Lamentations is a set of successive poems that express the intense grief as this chosen people realized they had forced the Mighty Hand of God’s protection away and He was allowing them to reap what they had sown. The study notes point out that Jerusalem sat on a wide and open and very high plateau, surrounded by high walls of security. It was nearly impossible to penetrate, but without God’s protection, the enemy did so and quite effectively. 

Another quote from my reading this morning speaks so much into our times: 

In Lamentations is a much-needed reminder of who we can turn to when our world has been turned upside-down.

Commentary Lamentations CSB (in)Courage devotional Bible, Holman Bibles, Denise J. Hughs, editor

This makes me pause and catch my breath. How many times have you and I read or heard or said in the last six months that the world has turned upside-down?

I will say what I always say about Scripture. God’s Word is relevant to the times we live in. It is not out of touch or dated. It is eternal. So what can we dig out of the book of Lamentations today to grow in wisdom in how to live with the grief of 2020?

Here are some of my thoughts:

Lamentations 2: 19 says to wake up in the night and cry out. Have you had trouble sleeping during these past few months? Perhaps that is your call to heed the rest of this verse

…pour out your heart like water before the Lord’s presence. Lift up you hands to him for the lives of your children who are fainting from hunger at the head of every street. 

Lamentations 2:19 CSB

Sure your pantry may be stocked from your most recent grocery store run or pickup, but our children are soul hungry and spirit hungry. They are frightened and socially isolated. Pray for them.

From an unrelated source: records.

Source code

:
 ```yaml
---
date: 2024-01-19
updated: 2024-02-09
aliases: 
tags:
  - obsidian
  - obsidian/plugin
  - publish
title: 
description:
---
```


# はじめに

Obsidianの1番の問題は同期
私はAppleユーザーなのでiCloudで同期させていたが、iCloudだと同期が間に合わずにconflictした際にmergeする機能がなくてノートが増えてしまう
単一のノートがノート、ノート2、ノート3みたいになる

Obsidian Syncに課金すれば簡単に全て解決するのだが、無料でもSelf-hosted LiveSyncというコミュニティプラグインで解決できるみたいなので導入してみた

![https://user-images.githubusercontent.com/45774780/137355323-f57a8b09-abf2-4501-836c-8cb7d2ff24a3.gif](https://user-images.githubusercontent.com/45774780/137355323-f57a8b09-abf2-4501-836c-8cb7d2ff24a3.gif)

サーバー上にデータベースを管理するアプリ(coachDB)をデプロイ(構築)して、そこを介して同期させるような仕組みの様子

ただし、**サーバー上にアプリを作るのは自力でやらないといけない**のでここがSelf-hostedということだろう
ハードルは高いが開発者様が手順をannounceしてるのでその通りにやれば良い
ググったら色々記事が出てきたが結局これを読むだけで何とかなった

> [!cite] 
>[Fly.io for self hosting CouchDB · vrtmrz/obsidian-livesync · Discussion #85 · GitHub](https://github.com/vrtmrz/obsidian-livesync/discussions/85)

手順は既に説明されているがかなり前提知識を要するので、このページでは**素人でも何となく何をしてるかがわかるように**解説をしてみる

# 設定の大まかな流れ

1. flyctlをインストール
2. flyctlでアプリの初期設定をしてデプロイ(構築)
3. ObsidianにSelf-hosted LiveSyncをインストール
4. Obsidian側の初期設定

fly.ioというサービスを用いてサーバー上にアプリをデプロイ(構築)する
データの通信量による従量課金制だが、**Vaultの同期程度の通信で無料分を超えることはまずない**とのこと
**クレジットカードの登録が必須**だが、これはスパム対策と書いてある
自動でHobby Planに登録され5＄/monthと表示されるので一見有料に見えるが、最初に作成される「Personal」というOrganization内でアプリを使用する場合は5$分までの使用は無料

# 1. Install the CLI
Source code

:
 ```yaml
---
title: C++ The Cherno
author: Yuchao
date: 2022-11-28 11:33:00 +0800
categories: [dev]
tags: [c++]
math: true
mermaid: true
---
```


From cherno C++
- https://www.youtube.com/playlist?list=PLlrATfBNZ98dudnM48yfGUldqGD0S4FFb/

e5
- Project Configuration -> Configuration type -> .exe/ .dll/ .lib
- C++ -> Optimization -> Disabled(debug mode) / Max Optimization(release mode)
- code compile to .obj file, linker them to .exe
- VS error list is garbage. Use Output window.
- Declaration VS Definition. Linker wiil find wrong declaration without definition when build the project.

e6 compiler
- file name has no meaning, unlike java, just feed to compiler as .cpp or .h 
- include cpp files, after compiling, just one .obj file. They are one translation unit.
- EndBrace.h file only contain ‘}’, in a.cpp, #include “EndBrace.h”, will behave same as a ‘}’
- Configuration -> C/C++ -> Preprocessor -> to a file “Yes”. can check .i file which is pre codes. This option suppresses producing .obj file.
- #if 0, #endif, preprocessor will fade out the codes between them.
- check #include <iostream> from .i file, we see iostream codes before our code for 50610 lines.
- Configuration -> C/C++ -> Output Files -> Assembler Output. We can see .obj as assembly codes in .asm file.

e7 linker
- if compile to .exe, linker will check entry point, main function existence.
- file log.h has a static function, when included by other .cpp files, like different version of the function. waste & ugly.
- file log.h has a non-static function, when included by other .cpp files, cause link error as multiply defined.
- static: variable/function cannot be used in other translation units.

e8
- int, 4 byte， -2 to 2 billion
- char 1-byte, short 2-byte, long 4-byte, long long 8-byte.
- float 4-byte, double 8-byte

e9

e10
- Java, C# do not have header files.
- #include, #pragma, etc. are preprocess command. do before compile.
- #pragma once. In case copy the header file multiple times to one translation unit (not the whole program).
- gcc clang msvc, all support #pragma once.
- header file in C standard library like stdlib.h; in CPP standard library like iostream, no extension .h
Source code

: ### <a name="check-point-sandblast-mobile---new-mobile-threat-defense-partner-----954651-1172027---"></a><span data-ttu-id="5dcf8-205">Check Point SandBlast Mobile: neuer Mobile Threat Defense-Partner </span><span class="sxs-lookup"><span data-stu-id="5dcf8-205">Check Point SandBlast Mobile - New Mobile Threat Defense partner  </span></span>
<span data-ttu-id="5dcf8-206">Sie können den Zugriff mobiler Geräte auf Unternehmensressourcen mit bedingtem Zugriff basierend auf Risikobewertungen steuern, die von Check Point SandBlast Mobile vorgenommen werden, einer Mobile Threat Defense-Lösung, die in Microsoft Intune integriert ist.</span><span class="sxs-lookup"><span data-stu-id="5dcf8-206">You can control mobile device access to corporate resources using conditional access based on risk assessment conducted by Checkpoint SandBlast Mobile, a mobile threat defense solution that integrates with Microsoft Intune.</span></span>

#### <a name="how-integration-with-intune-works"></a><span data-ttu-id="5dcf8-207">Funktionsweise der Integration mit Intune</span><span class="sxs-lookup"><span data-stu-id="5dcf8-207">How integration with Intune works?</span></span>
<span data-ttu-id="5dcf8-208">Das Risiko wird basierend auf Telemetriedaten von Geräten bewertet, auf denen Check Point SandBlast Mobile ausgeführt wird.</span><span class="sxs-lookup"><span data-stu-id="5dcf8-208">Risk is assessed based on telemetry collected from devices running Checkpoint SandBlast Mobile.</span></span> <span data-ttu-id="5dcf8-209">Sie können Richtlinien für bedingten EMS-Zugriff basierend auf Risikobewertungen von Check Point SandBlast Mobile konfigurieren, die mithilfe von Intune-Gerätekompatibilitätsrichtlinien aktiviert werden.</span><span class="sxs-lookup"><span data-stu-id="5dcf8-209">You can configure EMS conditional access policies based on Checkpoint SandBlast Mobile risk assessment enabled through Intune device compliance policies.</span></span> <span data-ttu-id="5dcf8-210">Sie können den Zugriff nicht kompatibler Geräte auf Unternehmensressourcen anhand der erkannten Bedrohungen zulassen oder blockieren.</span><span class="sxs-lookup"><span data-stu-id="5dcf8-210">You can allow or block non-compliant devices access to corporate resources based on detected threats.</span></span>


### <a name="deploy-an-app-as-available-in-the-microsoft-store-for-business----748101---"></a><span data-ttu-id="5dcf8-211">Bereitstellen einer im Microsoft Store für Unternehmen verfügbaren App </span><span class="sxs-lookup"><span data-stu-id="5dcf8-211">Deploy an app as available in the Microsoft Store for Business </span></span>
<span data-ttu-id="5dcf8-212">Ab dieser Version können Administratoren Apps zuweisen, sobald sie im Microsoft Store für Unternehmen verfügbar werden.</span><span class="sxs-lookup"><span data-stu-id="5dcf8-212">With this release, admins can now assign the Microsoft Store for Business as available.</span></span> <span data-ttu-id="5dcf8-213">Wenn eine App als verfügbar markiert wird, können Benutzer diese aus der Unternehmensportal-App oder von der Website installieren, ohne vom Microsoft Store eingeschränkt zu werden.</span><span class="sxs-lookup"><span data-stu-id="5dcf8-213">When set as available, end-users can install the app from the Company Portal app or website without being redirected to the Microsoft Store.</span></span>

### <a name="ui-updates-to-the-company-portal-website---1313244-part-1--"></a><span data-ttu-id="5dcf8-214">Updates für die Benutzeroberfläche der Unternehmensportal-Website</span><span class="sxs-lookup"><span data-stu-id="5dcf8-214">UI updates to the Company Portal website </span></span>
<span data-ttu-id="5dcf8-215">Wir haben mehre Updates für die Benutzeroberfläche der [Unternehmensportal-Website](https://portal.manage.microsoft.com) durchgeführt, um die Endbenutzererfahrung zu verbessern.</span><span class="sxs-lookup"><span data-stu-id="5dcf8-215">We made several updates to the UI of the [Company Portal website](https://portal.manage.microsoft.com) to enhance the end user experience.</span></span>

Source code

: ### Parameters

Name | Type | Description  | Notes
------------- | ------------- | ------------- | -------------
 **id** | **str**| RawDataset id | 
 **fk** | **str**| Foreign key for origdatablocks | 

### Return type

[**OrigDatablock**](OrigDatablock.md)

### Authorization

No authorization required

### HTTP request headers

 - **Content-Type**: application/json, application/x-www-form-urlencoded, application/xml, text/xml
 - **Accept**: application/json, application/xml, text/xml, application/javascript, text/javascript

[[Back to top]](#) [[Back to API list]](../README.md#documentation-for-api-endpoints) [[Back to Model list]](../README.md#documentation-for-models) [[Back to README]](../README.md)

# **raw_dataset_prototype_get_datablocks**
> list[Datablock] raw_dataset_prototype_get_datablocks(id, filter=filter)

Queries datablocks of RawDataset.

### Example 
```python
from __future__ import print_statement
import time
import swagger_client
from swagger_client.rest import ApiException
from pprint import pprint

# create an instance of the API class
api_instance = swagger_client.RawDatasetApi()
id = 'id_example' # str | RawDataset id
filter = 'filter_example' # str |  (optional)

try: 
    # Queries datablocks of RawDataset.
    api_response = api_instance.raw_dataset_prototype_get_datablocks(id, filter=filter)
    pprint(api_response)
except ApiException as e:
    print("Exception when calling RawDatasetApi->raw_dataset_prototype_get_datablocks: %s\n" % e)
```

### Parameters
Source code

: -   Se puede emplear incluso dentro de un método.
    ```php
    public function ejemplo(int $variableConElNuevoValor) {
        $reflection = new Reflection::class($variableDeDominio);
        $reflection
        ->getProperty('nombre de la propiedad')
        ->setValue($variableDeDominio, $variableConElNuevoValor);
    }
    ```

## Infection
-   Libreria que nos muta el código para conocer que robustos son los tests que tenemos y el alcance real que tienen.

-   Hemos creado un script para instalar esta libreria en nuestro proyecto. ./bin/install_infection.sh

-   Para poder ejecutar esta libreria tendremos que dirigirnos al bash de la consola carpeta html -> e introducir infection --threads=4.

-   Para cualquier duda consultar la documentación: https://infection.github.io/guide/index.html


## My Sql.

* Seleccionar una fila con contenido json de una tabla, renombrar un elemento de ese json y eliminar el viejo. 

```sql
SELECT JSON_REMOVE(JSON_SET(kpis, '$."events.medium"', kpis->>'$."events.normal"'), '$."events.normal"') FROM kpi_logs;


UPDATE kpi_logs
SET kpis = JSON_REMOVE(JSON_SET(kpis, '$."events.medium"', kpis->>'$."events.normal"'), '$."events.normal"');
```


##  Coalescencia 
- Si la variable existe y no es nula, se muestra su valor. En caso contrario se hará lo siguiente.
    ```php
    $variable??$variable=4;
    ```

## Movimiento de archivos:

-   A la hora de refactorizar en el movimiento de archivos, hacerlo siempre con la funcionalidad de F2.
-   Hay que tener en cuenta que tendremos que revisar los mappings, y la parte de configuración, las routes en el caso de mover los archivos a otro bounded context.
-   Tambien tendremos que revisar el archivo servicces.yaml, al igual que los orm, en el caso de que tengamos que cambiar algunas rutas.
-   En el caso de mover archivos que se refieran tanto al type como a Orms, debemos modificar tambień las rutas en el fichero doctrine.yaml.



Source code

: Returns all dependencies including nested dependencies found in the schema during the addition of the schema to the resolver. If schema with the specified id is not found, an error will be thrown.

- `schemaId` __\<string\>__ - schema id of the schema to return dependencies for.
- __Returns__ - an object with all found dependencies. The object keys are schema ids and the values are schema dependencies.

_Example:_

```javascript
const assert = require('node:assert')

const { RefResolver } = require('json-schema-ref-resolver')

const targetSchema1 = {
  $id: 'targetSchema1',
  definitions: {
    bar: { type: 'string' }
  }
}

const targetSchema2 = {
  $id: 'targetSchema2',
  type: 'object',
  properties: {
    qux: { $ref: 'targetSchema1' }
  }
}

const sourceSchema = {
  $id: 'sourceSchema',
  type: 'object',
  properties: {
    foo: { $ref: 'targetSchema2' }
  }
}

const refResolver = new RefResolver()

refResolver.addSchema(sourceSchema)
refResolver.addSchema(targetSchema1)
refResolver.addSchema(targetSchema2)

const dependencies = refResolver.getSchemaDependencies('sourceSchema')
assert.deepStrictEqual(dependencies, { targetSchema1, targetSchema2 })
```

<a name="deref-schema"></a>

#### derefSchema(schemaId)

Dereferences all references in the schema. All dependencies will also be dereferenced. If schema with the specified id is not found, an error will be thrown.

Lamentations 3: 19-24 is a cry for God to notice the affliction that is on us. He talks about affliction and loneliness. Isn’t that the hallmark of this Covid lock-down mode? The author acknowledges a kind of depression that has over taken him and then he gives the antidote:

Yet I call this to mind, and therefore I have hope: Because of the LORD’s faithful love we do not perish, for his mercies never end. They are new every morning; great is your faithfulness! I say, “the LORD is my portion, therefore I will put my hope in him.”

Lamentations 3: 19-24

We need to exercise our faith muscles even as we grieve. As we are feeling overwhelmed or thinking of what we thought certain things would look like, the sorrow needs to be acknowledged and expressed but then we land on HOPE. 

The last portion I want to cover is just after this and admonishes us to sit and wait quietly for the LORD to come. I feel strongly that the majority of what we are saying out loud to the world should come only after we have poured out our hearts to God and waited for His word to penetrate our brokenness and then speak declarations of His Sovereignty, His faithfulness, His mercies. 

The LORD is good to those who wait for him, to the person who seeks him. It is good to sit quietly for salvation from the LORD. It is good for man to bear the yoke while he is still young. Let him sit alone and be silent, for God has disciplined him.

Lamentations 3: 25-28 CSB

For our activity, think about the way His mercies are new every morning and what that means to you.

We have a battery operated candle in a lantern that was gifted to us when we moved in our new home. It sits in the dining room and I have the timer set to turn on each evening around sunset.

The concept of sundown as the start of a new day in Jewish culture is fascinating to me. I have been programmed to think of sunrise as the start of day and I have to challenge my linear brain to grasp this new time frame. 

The lighting of the candle is significant to me because it marks the end of this day and subsequent beginning of the new. Today I thought of how we sometimes fret through the night waiting for morning light when our problems seem more easily dealt with. 

But today in this passage it dawned on me…pun intended…that as the darkness settles on our home, God’s new mercies are rushing in to give me hope after the day’s work. 

Perhaps you could think of something you do at the end of each day that could signal a reminder for you that your Hope is in the Lord. Something that will make you declare over your home that His mercies are starting new right now.

God bless you and I will see you tomorrow.